En la reunión, ACERA planteó además que el sistema eléctrico chileno ya opera bajo tensiones estructurales derivadas de la velocidad del cambio tecnológico y del desfase entre expansión renovable, infraestructura y regulación. Entre los elementos abordados se encuentran los altos niveles de vertimiento de energía limpia, el atraso en obras críticas de transmisión, la creciente complejidad operacional de un sistema con fuerte penetración de tecnologías basadas en inversores, el retiro progresivo de centrales a carbón y señales económicas aún insuficientes para habilitar las inversiones que requiere la transición. Sólo en 2025, los vertimientos de energía renovable superaron los 6 TWh, reflejando una pérdida relevante de energía limpia disponible y un uso ineficiente de la capacidad instalada.
Un eje central de las materias tratadas fue el rol del almacenamiento, donde se enfatizó que esta tecnología ya no debe ser vista como un complemento, sino como una condición habilitante para la operación futura del sistema eléctrico. A la fecha, Chile cuenta con cerca de 1,7 GW de almacenamiento instalados, alrededor de 1,5 GW en pruebas, 6,6 GW en construcción y más de 28 GW en desarrollo. En ese escenario, el almacenamiento aparece como una herramienta clave para reducir vertimientos, desplazar generación fósil en horas nocturnas, aportar servicios de red, mejorar la flexibilidad operativa y acompañar de manera segura la alta penetración renovable.

Otro de los puntos abordados fue la seguridad y resiliencia del sistema eléctrico a la luz del evento del pasado 25 de febrero. La Asociación indicó que este episodio evidenció la necesidad de actualizar los criterios con que se evalúa la seguridad operativa en un sistema con alta participación renovable. En ese marco, propuso reforzar la planificación de resiliencia, fortalecer herramientas como black start y otras capacidades sistémicas, e incorporar nuevas soluciones tecnológicas para responder a los desafíos de una matriz en transformación.
En materia de reformas, se conversó sobre dos líneas de trabajo prioritarias. La primera apunta a una modernización del mercado mayorista, capaz de reconocer de mejor manera atributos como flexibilidad, firmeza, inercia y resiliencia, así como de generar señales de inversión más estables. La segunda se relaciona con la evolución del segmento de distribución hacia redes más inteligentes, activas y descentralizadas, que permitan integrar generación distribuida, almacenamiento y nuevos usos eléctricos. Ambas discusiones, planteó el gremio, resultan necesarias para adecuar la arquitectura del sector eléctrico a la siguiente etapa de la transición.
Finalmente, ACERA insistió en que la expansión de la transmisión continúa siendo uno de los principales cuellos de botella para el desarrollo del sector. La asociación planteó la necesidad de acelerar la planificación y ejecución de infraestructura crítica, revisar metodologías de expansión y avanzar en ajustes reglamentarios asociados al segmento, considerando el impacto que este atraso tiene sobre la integración eficiente de nuevas energías renovables y almacenamiento.

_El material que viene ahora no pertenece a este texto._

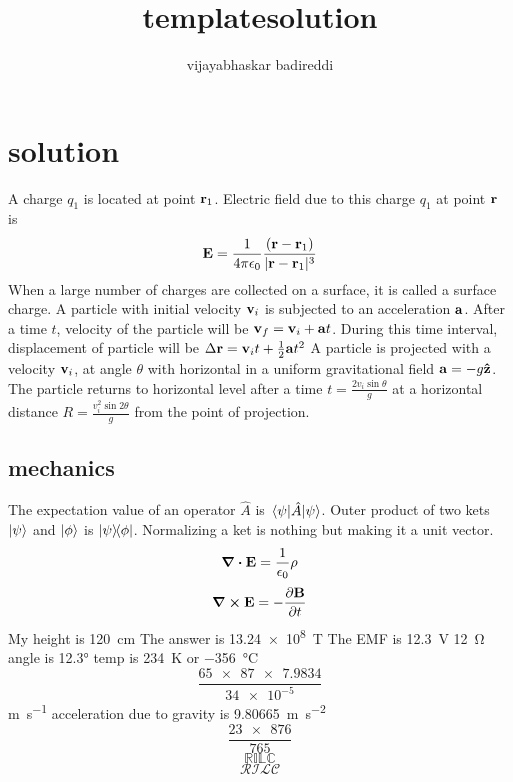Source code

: \documentclass[12pt] {article}
\title{templatesolution}
\author{vijayabhaskar badireddi}
\begin{document}
\section*{solution}
A charge $q_1$ is located at point $\vb{r}_1$.
Electric field due to this charge $q_1$ at point $\vb{r}$ is
\[\vb{E}=\frac{1}{4\pi\epsilon_0}\frac{(\vb{r}-\vb{r}_1)}{|\vb{r}-\vb{r}_1|^3}\]
When a large number of charges are collected on a surface, it is called a surface charge.
A particle with initial velocity $\vb{v}_i$ is subjected to an acceleration $\vb{a}$.
After a time $t$, velocity of the particle will be $\vb{v}_f=\vb{v}_i+\vb{a}t$.
During this time interval, displacement of particle will be $\Delta{\vb{r}}=\vb{v}_it+\frac{1}{2}\vb{a}t^2$
A particle is projected with a velocity $\vb{v}_i$, at angle $\theta$ with
 horizontal in a uniform gravitational field $\vb{a}=-g\vu{z}$. The particle returns to
 horizontal level after a time $t=\frac{2v_i\sin\theta}{g}$ at a horizontal distance
  $R=\frac{v_i^2\sin2\theta}{g}$ from the point of projection.
\subsection*{mechanics}
The expectation value of an operator $\hat{A}$ is $\expval{\hat{A}}{\psi}$. Outer product
of two kets $\ket{\psi}$ and $\ket{\phi}$ is $\op{\psi}{\phi}$.
Normalizing a ket is nothing but making it a unit vector.
\[\div{\vb{E}}=\frac{1}{\epsilon_0}\rho\]
\[\curl{\vb{E}}=-\pdv{\vb{B}}{t}\]
My height is \SI{120}{\centi\metre}
The answer is \SI{13.24e8}{\tesla}
The EMF is \SI{12.3}{\volt}
\SI{12}{\ohm}\\
angle is \ang{12.3}
temp is \SI{234}{\kelvin} or \SI{-356}{\celsius}
\[\frac{\num{65 x 87 x 7.9834}}{\num{34e-5}}\]
\si{\meter\per\second}
acceleration due to gravity is \SI{9.80665}{\meter\per\square\second}
\[\frac{\num{23 x 876}}{\num{765}}\]
\[\mathbb{RILC}\]
\[\mathcal{RILC}\]
\end{document}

La reunión permitió compartir con la autoridad una visión técnica y estratégica sobre los principales desafíos del sistema energético chileno para los próximos años. En este sentido, ACERA reafirmó su disposición de seguir colaborando con el Ministerio de Energía para continuar trabajando estas y otras materias bajo una óptica técnica y debidamente fundada orientada a acompañar la toma de decisiones públicas en un momento en que el país requiere pasar desde una matriz eléctricamente más limpia a una economía efectivamente más electrificada, competitiva, resiliente y segura.